Microsoft często krytykował przeróżne części składowe społeczności skupionej wokół otwartego oprogramowania. W 2001 roku, dyrektor firmy, Steve Ballmer, nazwał otwartego Linuksa “nowotworem, który zagraża własności intelektualnej Microsoftu”. Z kolei w 2007 roku Microsoft zarzucił Linuksowi i przeróżnym twórcom otwartego oprogramowania naruszenie ponad dwustu patentów.

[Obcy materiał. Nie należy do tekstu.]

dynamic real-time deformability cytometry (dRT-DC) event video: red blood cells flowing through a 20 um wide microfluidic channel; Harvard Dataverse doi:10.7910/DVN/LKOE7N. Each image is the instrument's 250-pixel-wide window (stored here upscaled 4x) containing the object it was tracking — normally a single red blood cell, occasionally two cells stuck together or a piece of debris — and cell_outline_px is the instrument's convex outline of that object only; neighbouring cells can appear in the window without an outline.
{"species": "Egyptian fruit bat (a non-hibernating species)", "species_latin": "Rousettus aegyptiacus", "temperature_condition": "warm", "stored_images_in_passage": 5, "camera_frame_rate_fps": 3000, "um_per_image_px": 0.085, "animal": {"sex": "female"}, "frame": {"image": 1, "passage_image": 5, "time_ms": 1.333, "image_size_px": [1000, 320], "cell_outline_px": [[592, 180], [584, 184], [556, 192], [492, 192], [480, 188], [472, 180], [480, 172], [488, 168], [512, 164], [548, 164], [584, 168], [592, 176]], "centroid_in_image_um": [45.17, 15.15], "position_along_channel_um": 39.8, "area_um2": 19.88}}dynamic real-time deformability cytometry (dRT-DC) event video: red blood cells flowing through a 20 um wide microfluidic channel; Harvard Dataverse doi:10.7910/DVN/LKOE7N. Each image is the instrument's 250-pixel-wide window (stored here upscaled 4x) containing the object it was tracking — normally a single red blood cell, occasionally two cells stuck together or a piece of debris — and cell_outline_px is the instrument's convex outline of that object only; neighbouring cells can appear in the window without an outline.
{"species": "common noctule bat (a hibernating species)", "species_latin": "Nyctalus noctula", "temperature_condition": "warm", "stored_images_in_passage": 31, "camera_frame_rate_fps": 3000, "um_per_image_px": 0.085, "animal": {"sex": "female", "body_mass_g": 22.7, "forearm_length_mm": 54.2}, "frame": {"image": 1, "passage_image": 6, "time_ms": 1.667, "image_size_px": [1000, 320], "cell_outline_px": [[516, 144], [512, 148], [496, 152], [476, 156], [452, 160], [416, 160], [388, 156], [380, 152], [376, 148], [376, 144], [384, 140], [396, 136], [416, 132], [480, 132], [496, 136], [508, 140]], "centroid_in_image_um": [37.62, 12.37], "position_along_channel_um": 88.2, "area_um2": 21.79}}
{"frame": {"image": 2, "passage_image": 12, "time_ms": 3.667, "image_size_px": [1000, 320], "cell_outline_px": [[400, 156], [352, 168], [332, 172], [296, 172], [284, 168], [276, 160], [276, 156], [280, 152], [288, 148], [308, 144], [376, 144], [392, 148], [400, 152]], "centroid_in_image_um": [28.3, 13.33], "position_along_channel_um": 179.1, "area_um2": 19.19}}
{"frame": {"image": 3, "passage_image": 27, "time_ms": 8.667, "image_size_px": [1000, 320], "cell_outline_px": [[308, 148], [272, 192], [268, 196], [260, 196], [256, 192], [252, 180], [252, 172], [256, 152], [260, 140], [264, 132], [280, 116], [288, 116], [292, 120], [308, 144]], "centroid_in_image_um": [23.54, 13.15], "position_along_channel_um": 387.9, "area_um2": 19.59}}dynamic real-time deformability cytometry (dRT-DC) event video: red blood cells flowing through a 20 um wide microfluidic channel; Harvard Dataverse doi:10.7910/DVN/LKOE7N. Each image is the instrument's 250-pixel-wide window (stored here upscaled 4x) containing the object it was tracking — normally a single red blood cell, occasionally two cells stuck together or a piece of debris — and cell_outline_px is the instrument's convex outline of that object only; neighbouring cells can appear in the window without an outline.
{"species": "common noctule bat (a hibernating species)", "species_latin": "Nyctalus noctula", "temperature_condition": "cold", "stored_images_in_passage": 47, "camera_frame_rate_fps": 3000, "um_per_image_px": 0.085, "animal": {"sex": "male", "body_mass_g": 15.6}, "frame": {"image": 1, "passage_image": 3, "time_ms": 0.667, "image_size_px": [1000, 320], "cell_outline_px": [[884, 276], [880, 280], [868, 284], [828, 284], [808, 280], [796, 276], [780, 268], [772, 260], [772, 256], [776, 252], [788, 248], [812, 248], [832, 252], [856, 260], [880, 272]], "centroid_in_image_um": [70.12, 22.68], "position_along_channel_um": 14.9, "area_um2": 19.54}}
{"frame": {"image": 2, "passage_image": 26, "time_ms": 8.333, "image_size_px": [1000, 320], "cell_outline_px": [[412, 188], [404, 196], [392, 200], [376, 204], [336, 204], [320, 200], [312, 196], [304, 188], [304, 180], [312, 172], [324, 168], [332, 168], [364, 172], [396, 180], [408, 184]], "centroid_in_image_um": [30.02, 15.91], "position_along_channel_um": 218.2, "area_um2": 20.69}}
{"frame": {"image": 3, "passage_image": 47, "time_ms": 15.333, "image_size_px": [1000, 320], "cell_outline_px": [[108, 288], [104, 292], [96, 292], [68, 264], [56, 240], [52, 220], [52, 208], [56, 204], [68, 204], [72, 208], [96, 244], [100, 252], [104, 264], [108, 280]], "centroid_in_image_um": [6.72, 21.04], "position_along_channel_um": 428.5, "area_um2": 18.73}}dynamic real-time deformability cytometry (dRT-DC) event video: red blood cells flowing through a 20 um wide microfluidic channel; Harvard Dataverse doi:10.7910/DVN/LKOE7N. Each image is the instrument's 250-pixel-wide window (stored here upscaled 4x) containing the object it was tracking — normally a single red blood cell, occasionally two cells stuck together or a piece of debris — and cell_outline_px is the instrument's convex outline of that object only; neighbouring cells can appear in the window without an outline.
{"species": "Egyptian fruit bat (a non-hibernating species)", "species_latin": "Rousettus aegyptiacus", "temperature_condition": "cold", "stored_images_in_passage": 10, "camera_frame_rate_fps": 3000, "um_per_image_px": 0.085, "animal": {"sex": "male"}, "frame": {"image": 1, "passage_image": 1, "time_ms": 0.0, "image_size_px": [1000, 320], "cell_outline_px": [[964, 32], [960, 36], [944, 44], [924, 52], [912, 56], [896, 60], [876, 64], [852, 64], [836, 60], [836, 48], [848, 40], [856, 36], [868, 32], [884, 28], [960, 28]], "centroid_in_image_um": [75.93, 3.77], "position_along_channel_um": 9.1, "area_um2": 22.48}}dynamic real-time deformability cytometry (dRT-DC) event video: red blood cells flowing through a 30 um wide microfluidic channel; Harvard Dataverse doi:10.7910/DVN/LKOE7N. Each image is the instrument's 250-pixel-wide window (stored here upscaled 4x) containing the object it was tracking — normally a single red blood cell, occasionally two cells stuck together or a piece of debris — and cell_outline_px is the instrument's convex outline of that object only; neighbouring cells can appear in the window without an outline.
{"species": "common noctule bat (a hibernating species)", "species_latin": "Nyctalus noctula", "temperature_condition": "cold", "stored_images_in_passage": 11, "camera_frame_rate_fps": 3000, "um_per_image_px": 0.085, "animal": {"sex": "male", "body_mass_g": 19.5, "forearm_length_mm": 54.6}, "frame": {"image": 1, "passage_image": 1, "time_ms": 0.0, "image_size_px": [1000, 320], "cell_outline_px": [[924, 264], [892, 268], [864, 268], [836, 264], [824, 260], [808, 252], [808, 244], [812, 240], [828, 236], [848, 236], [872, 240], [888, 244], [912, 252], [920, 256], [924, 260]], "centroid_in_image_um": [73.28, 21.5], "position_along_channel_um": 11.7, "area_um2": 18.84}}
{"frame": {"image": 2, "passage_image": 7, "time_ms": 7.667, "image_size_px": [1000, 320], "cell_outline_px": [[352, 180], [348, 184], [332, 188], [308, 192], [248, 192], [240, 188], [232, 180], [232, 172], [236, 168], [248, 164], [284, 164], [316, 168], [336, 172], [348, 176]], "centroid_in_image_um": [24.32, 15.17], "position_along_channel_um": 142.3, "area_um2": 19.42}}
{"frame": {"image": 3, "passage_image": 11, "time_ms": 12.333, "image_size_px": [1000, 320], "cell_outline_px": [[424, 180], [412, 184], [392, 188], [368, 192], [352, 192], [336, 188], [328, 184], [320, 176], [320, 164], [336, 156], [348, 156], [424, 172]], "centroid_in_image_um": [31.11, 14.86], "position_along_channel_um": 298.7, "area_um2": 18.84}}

Microsoft bije się w pierś, kocha open-source

Microsoft zmienił politykę od tego czasu i to praktycznie o 180 stopni. Nigdy jednak nie wycofał się z tych deklaracji. Najwyraźniej przyszedł czas również na wyznanie grzechów. Jean Paoli, zarządca zespołu ds. strategii interoperacyjności chce naprawić relacje ze społecznością open-source i przyznaje, że postawa Microsoftu w dawnych latach, mówiąc eufemistycznie, nie była pomocna.

– Kochamy open source. Współpracujemy z tą społecznością już od dłuższego czasu – jak wyznał w wywiadzie dla Network World. Zapewnił też, że to stare dzieje i że firma zrozumiała swój błąd. Paoli podkreśla również, że zgodność z otwartymi standardami jest teraz dla firmy bardzo ważna, przypomniał również o niedawnych akcjach giganta z Redmond promujących otwarte oprogramowanie. Wspomniał też o projekcie OData Protocol, który jest w całości otwarty i ma “uwolnić” dane od aplikacji a także o pakietach programistycznych dla PHP i Java, które zostały opracowane przez Microsoft dla Azure, stanowiąc zarazem alternatywę dla.NET.